■ GIVEN TEXT ■
____

Compilation album by Self
- Released: April 14, 2005
- Recorded: September 2000–January 8, 2004
- Studios: Royaltone (North Hollywood); Crackertracks (Studio City); Larrabee (Los Angeles);
- Genres: Pop rock; power pop; internet music; alternative rock;
- Length: 70:04
- Labels: Independent El Camino Media (reissue)
- Producer: Matt Mahaffey

Self chronology
| Selfafornia (2001) | Porno, Mint & Grime (2005) | Break out the Battle Tapes (2006) |

= Porno, Mint & Grime =

2005 compilation album by Self

Porno, Mint & Grime is the third compilation album by the American pop rock band Self, released on April 14, 2005, independently as a free internet download. It primarily consists of demos produced during the recording sessions of their fifth studio album, Ornament & Crime (2017). Originally released throughout 2004, it was meant to tide fans over until a release of Ornament & Crime was feasible. A month after Porno, Mint & Grimes release, Self's guitarist Mike Mahaffey died of unknown causes, culminating in a band hiatus.

____

■ DATA SHOWN ■
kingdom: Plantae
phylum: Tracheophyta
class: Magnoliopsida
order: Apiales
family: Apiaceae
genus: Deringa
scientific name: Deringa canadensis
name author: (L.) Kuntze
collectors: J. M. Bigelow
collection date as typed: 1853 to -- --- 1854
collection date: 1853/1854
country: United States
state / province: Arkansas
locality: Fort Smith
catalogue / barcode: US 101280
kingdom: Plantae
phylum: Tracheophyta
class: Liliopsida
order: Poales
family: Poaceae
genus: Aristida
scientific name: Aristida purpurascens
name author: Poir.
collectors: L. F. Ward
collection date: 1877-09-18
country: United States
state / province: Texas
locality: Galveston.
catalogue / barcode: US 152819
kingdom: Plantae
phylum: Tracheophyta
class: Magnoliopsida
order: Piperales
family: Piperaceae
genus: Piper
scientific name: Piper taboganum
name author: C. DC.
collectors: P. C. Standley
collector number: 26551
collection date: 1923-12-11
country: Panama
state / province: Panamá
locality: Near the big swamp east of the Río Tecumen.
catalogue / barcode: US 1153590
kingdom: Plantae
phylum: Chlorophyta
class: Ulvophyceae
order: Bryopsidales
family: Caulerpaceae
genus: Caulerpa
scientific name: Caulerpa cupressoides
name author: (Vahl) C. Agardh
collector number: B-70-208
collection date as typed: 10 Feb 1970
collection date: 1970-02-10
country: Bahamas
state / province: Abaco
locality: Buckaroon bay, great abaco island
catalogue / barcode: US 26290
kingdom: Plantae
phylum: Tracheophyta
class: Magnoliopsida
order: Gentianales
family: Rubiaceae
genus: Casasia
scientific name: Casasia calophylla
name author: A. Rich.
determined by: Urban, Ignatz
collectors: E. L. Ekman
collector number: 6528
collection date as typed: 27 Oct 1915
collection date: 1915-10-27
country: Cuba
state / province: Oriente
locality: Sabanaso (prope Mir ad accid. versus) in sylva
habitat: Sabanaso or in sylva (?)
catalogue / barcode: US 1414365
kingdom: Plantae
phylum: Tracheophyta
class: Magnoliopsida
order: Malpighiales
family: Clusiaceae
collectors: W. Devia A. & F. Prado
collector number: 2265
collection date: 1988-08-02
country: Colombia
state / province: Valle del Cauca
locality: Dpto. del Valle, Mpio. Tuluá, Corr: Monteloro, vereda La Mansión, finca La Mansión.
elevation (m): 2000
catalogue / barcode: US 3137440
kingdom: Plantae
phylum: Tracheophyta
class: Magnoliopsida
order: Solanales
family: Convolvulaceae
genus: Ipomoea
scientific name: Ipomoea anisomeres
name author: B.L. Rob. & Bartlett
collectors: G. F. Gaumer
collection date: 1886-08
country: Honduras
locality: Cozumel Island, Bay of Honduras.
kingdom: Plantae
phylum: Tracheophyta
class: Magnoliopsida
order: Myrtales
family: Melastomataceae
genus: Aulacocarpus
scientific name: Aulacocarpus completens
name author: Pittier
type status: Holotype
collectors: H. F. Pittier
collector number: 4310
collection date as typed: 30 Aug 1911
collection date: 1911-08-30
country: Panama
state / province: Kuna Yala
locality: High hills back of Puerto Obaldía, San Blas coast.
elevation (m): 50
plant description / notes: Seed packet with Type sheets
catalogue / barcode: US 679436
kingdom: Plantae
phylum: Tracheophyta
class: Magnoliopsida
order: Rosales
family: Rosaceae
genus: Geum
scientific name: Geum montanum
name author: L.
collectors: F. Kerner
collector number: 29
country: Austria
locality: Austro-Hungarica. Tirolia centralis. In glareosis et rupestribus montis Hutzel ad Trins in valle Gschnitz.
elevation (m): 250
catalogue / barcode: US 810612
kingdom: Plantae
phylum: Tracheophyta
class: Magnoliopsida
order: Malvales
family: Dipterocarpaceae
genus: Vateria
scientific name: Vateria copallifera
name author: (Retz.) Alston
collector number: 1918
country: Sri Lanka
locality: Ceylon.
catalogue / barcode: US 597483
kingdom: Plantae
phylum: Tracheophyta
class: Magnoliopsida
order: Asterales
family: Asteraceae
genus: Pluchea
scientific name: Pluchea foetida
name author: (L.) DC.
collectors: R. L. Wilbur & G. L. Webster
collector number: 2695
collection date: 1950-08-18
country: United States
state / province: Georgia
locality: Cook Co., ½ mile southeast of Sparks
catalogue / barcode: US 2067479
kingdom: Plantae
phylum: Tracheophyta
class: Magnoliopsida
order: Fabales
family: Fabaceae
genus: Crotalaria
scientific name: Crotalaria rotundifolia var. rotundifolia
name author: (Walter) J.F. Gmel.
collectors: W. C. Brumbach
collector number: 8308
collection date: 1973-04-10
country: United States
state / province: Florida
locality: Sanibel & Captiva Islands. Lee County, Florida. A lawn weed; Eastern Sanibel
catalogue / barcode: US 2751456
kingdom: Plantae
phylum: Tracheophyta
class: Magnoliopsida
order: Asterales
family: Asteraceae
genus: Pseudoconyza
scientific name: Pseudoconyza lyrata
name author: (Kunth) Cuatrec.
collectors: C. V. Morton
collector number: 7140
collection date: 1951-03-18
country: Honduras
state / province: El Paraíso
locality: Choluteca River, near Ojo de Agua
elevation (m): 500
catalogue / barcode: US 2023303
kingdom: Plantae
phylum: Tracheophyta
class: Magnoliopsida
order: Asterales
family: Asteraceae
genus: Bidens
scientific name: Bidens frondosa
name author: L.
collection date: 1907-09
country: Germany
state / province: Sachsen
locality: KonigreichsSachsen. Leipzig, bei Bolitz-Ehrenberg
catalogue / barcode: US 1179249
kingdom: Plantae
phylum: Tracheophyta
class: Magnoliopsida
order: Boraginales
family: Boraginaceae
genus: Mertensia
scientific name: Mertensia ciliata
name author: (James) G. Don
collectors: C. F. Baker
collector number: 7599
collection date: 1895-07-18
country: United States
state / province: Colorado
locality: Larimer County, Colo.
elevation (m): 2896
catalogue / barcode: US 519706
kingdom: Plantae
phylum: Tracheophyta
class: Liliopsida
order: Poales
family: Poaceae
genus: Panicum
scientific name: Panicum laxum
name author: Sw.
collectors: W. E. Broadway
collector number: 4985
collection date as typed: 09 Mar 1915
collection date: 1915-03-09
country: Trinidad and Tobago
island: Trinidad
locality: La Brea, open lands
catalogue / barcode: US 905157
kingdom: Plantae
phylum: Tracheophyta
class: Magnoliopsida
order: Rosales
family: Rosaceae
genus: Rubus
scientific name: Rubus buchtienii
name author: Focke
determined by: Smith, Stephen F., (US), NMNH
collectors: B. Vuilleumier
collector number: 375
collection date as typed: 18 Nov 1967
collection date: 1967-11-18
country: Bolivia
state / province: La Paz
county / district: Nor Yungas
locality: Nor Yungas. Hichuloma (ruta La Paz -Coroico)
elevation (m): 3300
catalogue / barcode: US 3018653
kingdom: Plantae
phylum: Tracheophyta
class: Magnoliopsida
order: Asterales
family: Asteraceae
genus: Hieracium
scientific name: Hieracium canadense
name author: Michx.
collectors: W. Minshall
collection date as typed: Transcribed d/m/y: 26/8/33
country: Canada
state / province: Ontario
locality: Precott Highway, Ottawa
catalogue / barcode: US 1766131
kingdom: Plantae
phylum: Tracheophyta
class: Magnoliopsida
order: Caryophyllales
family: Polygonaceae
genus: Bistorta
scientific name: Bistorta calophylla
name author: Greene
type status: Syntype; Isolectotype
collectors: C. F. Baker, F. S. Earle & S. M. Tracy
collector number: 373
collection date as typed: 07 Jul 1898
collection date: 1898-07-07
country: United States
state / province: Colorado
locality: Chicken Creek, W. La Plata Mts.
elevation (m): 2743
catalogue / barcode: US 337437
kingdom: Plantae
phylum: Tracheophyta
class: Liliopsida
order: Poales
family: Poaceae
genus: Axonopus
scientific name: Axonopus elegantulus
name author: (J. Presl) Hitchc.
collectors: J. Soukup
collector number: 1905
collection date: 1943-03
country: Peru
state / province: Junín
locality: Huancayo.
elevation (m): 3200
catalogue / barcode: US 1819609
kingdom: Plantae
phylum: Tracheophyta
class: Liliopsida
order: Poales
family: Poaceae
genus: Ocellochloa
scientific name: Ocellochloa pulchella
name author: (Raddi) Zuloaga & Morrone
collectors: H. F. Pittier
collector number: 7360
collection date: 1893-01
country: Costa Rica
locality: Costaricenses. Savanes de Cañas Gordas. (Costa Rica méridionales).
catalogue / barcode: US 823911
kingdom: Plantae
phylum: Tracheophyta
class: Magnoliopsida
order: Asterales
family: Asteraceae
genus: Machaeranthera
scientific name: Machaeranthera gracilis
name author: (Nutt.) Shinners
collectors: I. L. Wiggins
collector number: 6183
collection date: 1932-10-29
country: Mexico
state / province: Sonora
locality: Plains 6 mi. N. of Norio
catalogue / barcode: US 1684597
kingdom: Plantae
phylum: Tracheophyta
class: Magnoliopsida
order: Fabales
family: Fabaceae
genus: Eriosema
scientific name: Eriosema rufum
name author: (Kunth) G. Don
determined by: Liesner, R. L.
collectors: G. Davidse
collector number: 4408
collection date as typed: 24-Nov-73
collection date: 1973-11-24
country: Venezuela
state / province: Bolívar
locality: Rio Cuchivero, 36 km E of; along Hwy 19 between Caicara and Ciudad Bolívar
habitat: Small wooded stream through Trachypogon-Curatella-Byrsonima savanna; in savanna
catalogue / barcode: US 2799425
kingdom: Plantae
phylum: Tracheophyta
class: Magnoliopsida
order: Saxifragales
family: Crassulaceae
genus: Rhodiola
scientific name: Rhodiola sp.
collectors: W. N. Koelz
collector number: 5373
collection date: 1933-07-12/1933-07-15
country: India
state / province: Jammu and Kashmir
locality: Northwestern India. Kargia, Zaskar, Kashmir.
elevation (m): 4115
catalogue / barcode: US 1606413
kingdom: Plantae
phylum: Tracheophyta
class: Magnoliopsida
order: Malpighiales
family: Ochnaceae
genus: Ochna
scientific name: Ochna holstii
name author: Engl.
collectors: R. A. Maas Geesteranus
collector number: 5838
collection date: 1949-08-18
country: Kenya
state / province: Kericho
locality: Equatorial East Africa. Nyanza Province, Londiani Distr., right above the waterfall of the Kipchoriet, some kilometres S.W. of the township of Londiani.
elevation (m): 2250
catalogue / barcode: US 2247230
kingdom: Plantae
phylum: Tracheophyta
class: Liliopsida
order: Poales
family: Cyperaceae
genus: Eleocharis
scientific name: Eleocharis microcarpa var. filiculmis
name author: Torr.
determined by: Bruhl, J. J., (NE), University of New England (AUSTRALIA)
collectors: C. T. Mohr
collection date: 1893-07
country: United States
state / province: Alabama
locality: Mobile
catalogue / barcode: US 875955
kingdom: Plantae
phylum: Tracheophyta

____

■ TASKS TO CARRY OUT ■
a - According to the album article, in what form was Porno, Mint & Grime released?
b - Duplicate the passage of the album article between "Porno, Mint & Grime is" and "a band hiatus.", inclusive.
c - Go on with the article about the Porno, Mint & Grime album from the point where it stops.

■ ANSWERS TO THE TASKS ■
a - As a free internet download, released independently.

b -
Porno, Mint & Grime is the third compilation album by the American pop rock band Self, released on April 14, 2005, independently as a free internet download. It primarily consists of demos produced during the recording sessions of their fifth studio album, Ornament & Crime (2017). Originally released throughout 2004, it was meant to tide fans over until a release of Ornament & Crime was feasible. A month after Porno, Mint & Grimes release, Self's guitarist Mike Mahaffey died of unknown causes, culminating in a band hiatus.

c -
Upon release, Porno, Mint & Grime was met with favorable to mixed reviews. Several songs from the album would appear on various films, including Win a Date with Tad Hamilton! (2004), Another Gay Movie (2004) and the Guinness World Record-awarded Team Fortress 2 machinima Team Fabulous 2 (2012).

==Background==
In May 2000, Self frontman Matt Mahaffey and pianist Chris James moved to Los Angeles to be closer to their major label DreamWorks Records, followed by bassist Mac Burrus in September. In March 2001, the band announced that they had begun recording demos for their upcoming fifth album, speculated for a Summer release. Throughout the production of their fifth studio album, later named Ornament & Crime (2017), it suffered from label interference and setbacks, leading to several delays. This culminated with its eventual shelving after DreamWorks was purchased by Universal Music Group on January 9, 2004, a day after the band had finished recording the album, resulting in the band being dropped.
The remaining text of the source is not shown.